© AFPLe discours d'Eric Besson lundi soir a fait mouche. Reprenant le thème évoqué par l'ex-PS fraîchement rallié à Sarkozy, le candidat de l'UMP a anglé mardi au Grand-Quevilly, à Rouen, devant 8000 partisans le début de son discours sur la "diabolisation" dont il a été victime dans la campagne. La veille Eric Besson avait en effet raconté l'opération de diabolisation que le PS avait lancée en janvier dernier pour donner une image du candidat de l'UMP qui "fait peur" (lire notre article).
Mais, rétorque Nicolas Sarkozy, "je pense que les Français attendent autre chose que les coups bas et les attaques personnelles (...) Je pense que les Français ne sont pas dupes d'une telle stratégie" de "diabolisation (qui) remplace le débat". Conclusion face à ce "front commun des haines" : "je n'ai pas peur du jugement des Français (...) Mais qu'on ne me demande pas de changer".

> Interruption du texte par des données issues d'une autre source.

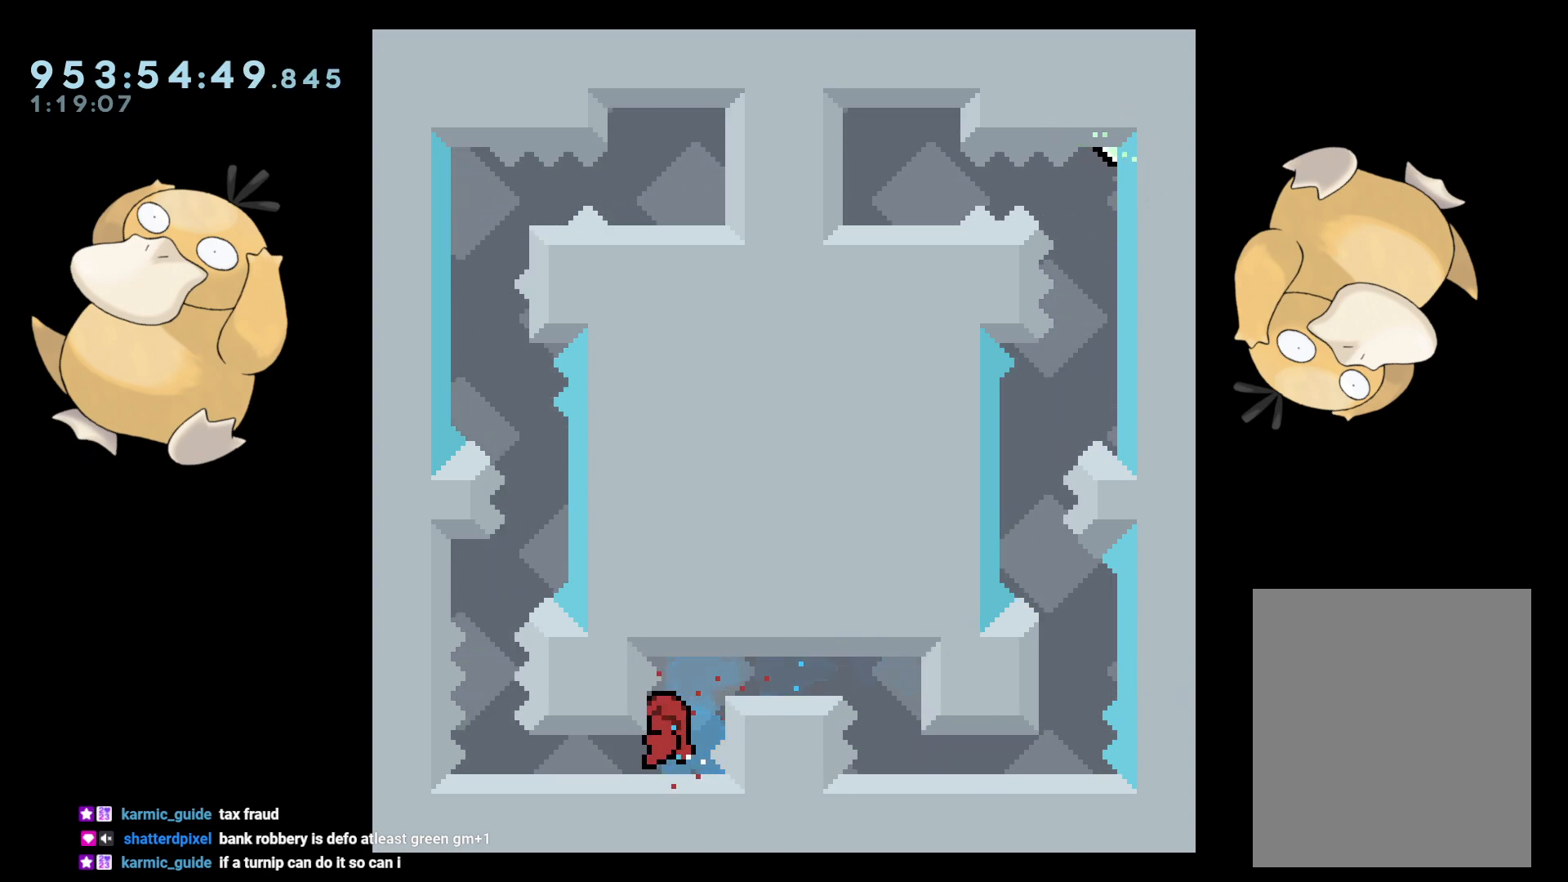
{"buttons": ["DPAD_DOWN", "DPAD_LEFT"], "left_stick": "center", "right_stick": "center", "events": [[67, "DPAD_LEFT", "up"], [67, "L2", "up"], [233, "DPAD_DOWN", "down"], [250, "DPAD_LEFT", "down"], [283, "Y", "down"], [433, "Y", "up"]]}
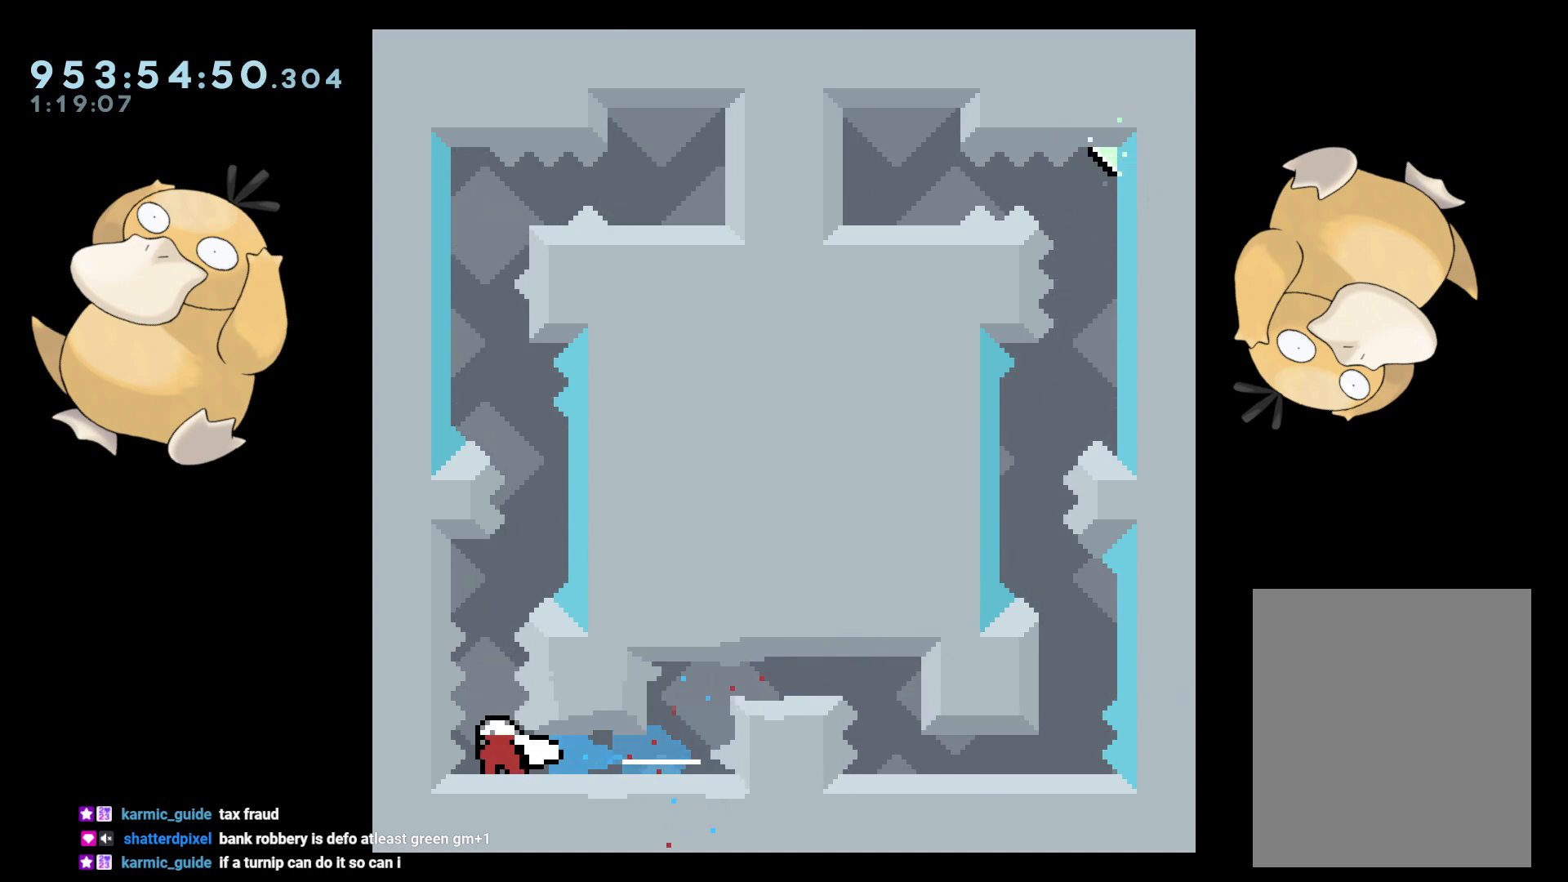
{"buttons": [], "left_stick": "center", "right_stick": "center", "events": [[17, "Y", "down"], [50, "DPAD_LEFT", "up"], [150, "Y", "up"], [417, "DPAD_DOWN", "up"]]}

Nicolas Sarkozy s'en est aussi pris à sa rivale sur sa vision de la présidence : "le président de la République est l'homme de la Nation, pas l'homme d'un parti (...) Mme Royal a dit : 'je veux faire gagner le PS', c'est toute la différence entre elle et moi".
Le "choix" du 6 mai : entre "la réconcialition et la division"
Au même moment, Ségolène Royal donnait elle aussi son deuxième meeting de second tour, à Montpellier, devant quelque 9000 personnes. "Je vous propose de mettre en place des nouvelles règles du jeu." Car, quand le candidat de l'UMP lui reproche de mettre le parti en avant, elle a fustigé a plusieurs reprises les influences de Nicolas Sarkozy, sans prononcer son nom. "La France ne veut pas d'un pouvoir politique, économique et médiatique confisqué entre les mêmes mains." Elle s'est même adressée aux électeurs de Sarkozy : "je leur dis que les valeurs humaines doivent primer sur les valeurs boursières".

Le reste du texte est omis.